L’édile veille à un accès à la culture pour ouvrir ces jeunes citoyens et citoyennes au monde. La commune, aux côtés de nombreux équipements sportifs et d’activités extrascolaires variées, compte un cinéma ou un pôle culturel tout juste inauguré. À l’école comme au collège, les classes bénéficient de projets, parcours culturels et voyages scolaires réguliers. Mais si les traversées sont gratuites pour les élèves, l’organisation reste singulière. Les horaires débordent du temps scolaire et demandent un investissement des équipes éducatives comme des bénévoles. Des contraintes de logistique et de temps qui se retrouvent dans nombre d’activités : les rencontres sportives, les soins particuliers, les formations continues… doivent se penser à la journée complète. Quand ce ne sont pas les tempêtes qui s’en mêlent !

Entre les élèves coincés le soir sur le continent ou les denrées alimentaires qui ne peuvent être livrées faute de traversée, l’isolement implique de réelles capacités d’adaptation « qui ne rentrent pas dans les cases administratives » en sourit la directrice de l’école.
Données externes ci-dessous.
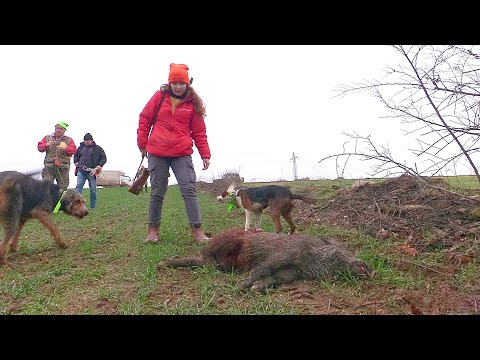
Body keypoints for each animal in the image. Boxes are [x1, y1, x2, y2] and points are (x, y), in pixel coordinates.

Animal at [158, 228, 376, 292]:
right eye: (344, 248)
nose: (373, 271)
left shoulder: (291, 273)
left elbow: (273, 279)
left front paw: (255, 289)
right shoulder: (283, 254)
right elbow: (262, 270)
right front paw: (242, 286)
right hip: (230, 241)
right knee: (204, 257)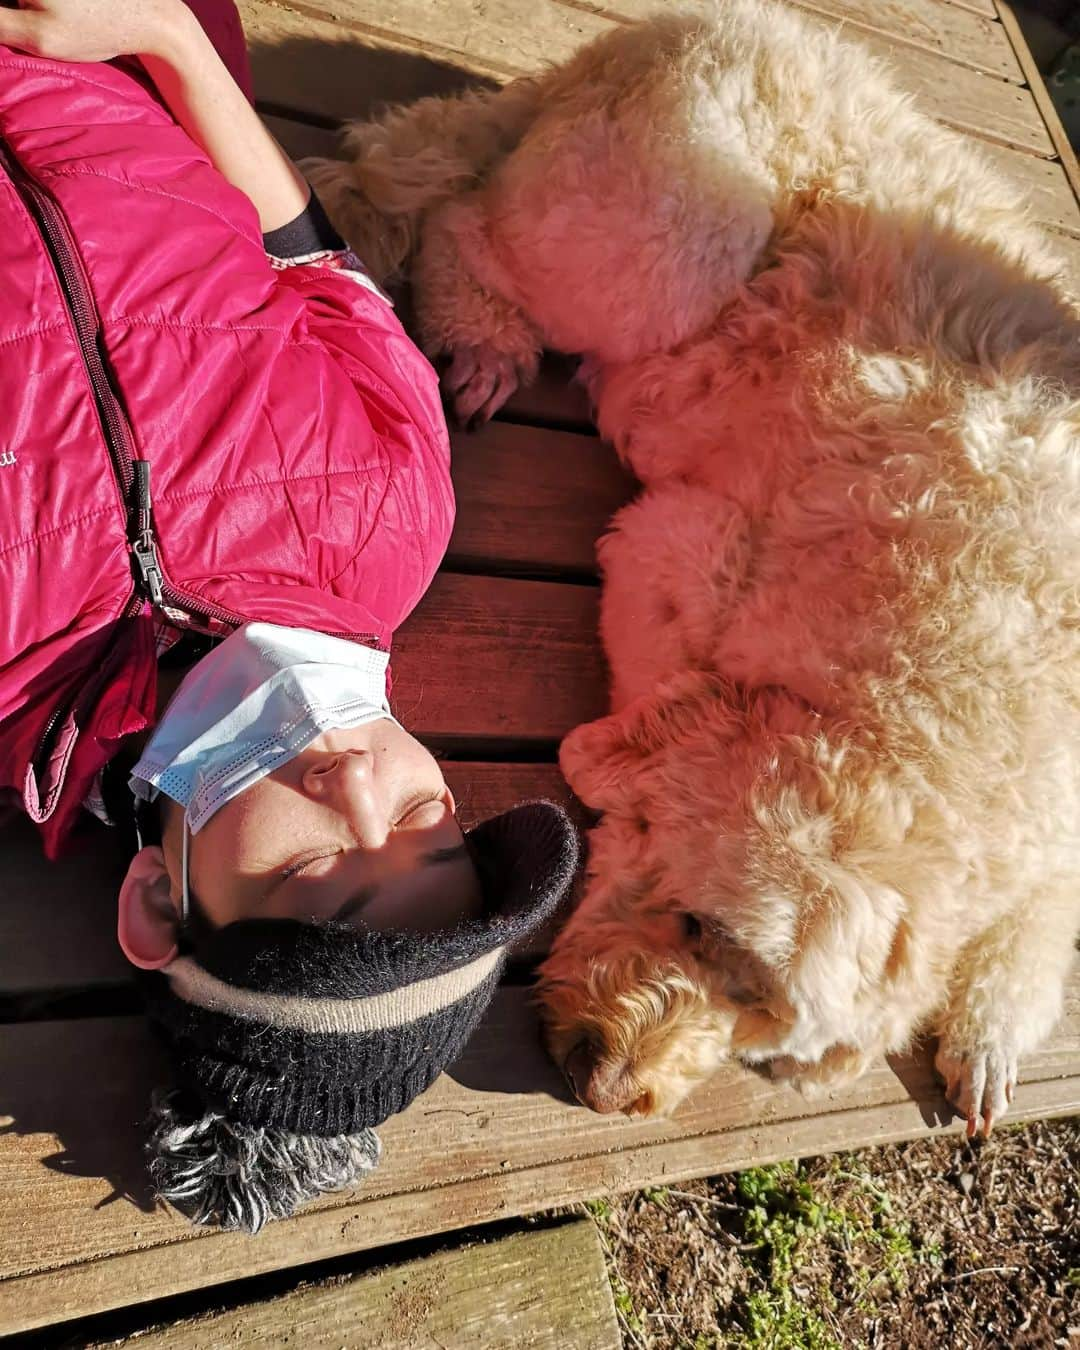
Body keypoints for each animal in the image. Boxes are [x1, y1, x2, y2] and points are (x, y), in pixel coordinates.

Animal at [307, 0, 1080, 1134]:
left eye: (762, 1038)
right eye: (700, 929)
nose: (606, 1090)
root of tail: (666, 28)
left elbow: (1041, 921)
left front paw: (990, 1036)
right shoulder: (670, 539)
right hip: (684, 231)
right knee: (466, 221)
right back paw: (488, 338)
Il en est de même entre les établissements publics et celui du privé : ici le collège public fait à manger pour tous les élèves du primaire et du secondaire. Il n’y a pas d’autres choix que de s'accommoder. « Il n’y a qu’une seule école publique, il faut faire avec et donc dépasser les conflits que l’on ne peut esquiver », explique encore la directrice relevant par ailleurs le dynamisme de son équipe. De même, comme il n’y a pas de structures médico-sociales, l’inclusion se fait depuis toujours entièrement à l’école. « Le plus marquant, en particulier pour les enfants, c’est que tout le monde se connaît », souligne Delphine. Une communauté resserrée que confirment tous les protagonistes. Un incontournable vivre ensemble.